# Question about Kindle registration...



## loratliff (Dec 8, 2009)

I ordered my Kindle today and it's going to be delivered tomorrow - yay!

I have one question, however. My boyfriend has a Prime account, so I ordered it on his account in order to get cheaper one-day shipping. However, I didn't select the gift option so, now the Kindle is registered to his account. I don't think he'll appreciate me buying a TON of books on his account (although that would be nice   ) so is there a way for me to reregister the Kindle to my account once I get it?

I apologize if this is a newbie question or if it gets asked a million times. Just worrying about the possibility of not being able to reregister it. Eep.


----------



## pidgeon92 (Oct 27, 2008)

You can de-register it via the Kindle (or via his Amazon account page, if you have access), and re-register it to your account.


----------



## loratliff (Dec 8, 2009)

Thanks, I do have access to his account so I can deregister it from there. Does it matter if I go ahead and do it now or should I wait until tomorrow?

(Waiting is tough!   )


----------



## pidgeon92 (Oct 27, 2008)

loratliff said:


> Thanks, I do have access to his account so I can deregister it from there.
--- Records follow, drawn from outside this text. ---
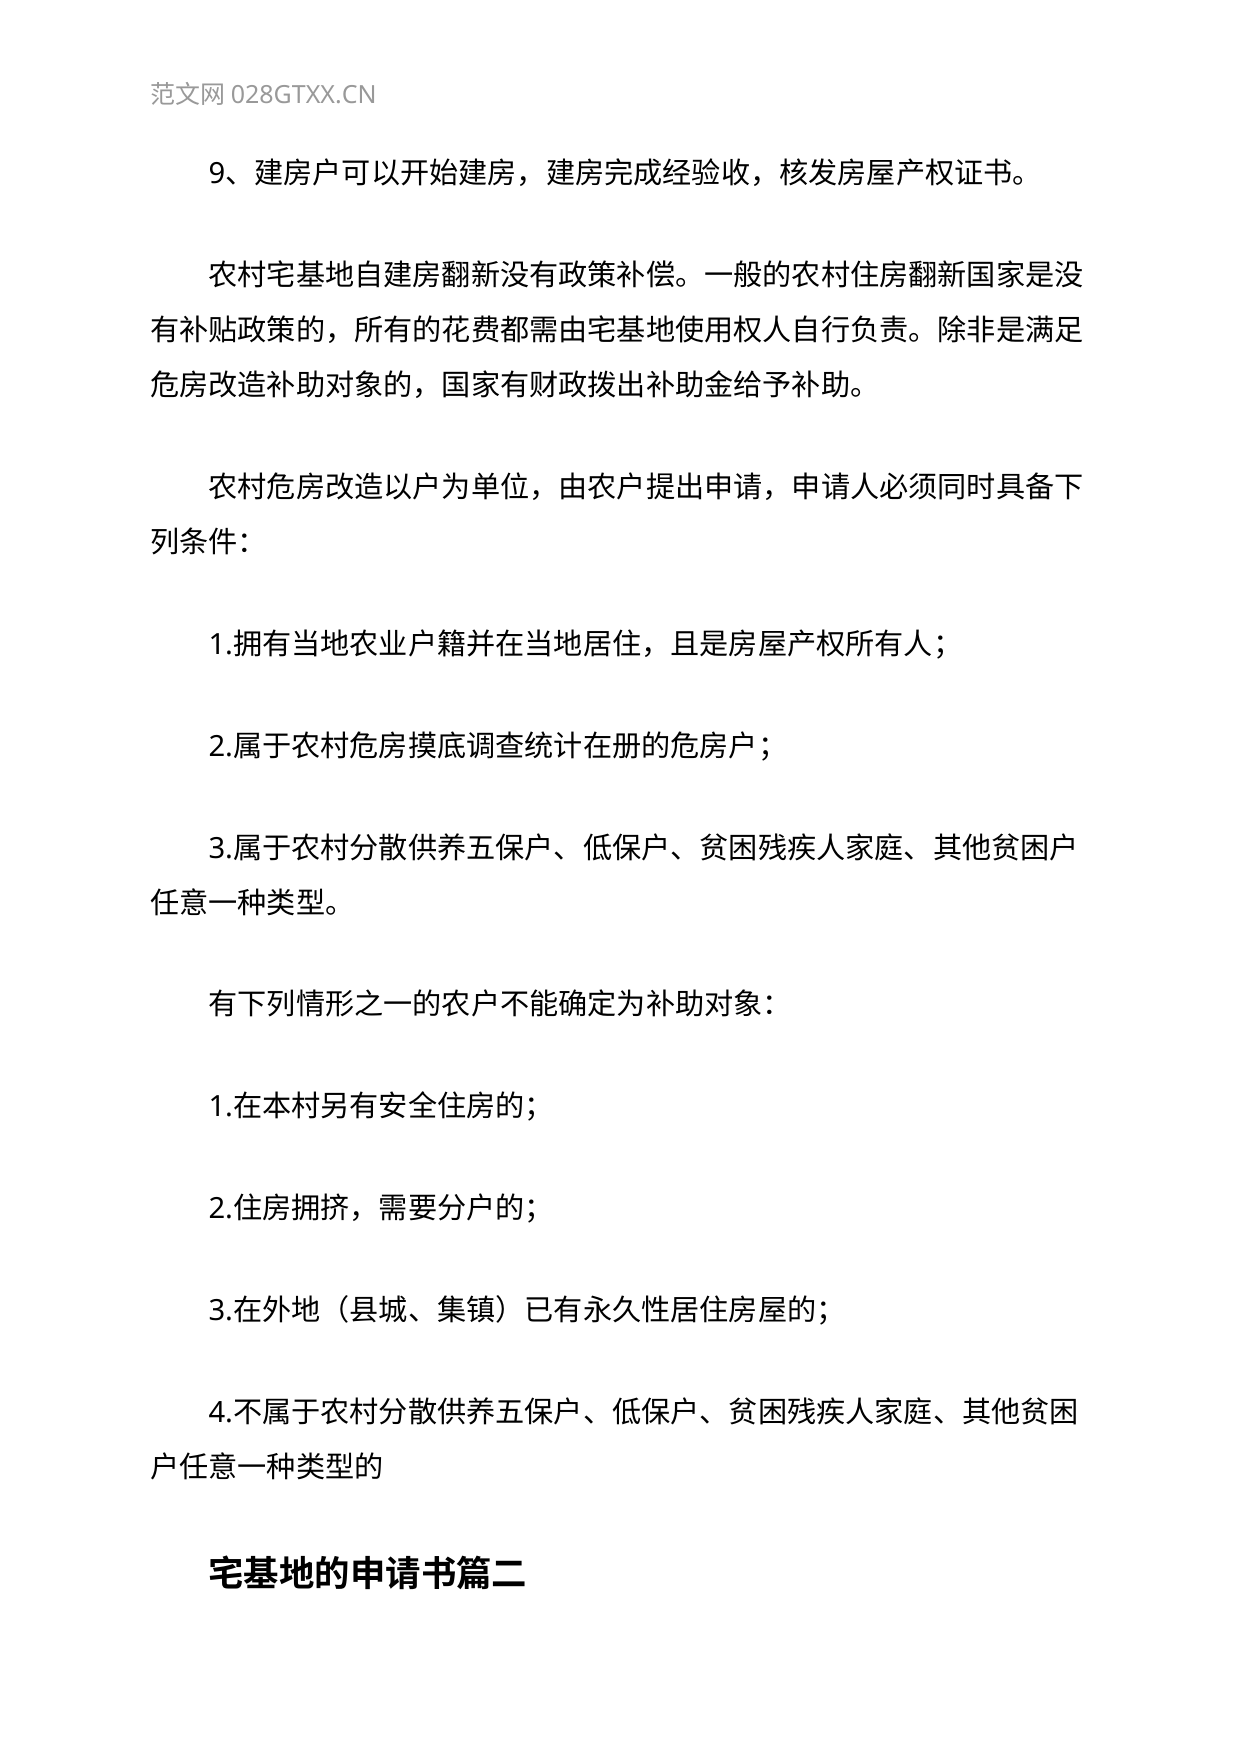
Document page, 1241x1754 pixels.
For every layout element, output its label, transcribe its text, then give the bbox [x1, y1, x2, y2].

text 4.不属于农村分散供养五保户、低保户、贫困残疾人家庭、其他贫困户任意一种类型的 [150, 1389, 1090, 1486]
text 2.住房拥挤，需要分户的； [150, 1185, 1090, 1227]
text 农村危房改造以户为单位，由农户提出申请，申请人必须同时具备下列条件： [150, 463, 1090, 561]
text 2.属于农村危房摸底调查统计在册的危房户； [150, 722, 1090, 764]
text 3.属于农村分散供养五保户、低保户、贫困残疾人家庭、其他贫困户任意一种类型。 [150, 824, 1090, 921]
text 1.在本村另有安全住房的； [150, 1083, 1090, 1125]
text 1.拥有当地农业户籍并在当地居住，且是房屋产权所有人； [150, 620, 1090, 663]
text 9、建房户可以开始建房，建房完成经验收，核发房屋产权证书。 [150, 150, 1090, 192]
text 有下列情形之一的农户不能确定为补助对象： [150, 981, 1090, 1023]
text 3.在外地（县城、集镇）已有永久性居住房屋的； [150, 1287, 1090, 1329]
text 农村宅基地自建房翻新没有政策补偿。一般的农村住房翻新国家是没有补贴政策的，所有的花费都需由宅基地使用权人自行负责。除非是满足危房改造补助对象的，国家有财政拨出补助金给予补助。 [150, 252, 1090, 404]
text 宅基地的申请书篇二 [150, 1545, 1090, 1597]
Does it matter if I go ahead and do it now or should I wait until tomorrow?


Shouldn't hurt anything.... go crazy!


----------



## Ann in Arlington (Oct 27, 2008)

BUT. . . .you won't be able to register it to your account until you have it in hand, I believe, because you'll need the serial number.  It should be fairly straightforward. . .but you can contact Kindle Support if you have trouble:  the 'call me back' feature works great for this sort of thing!


----------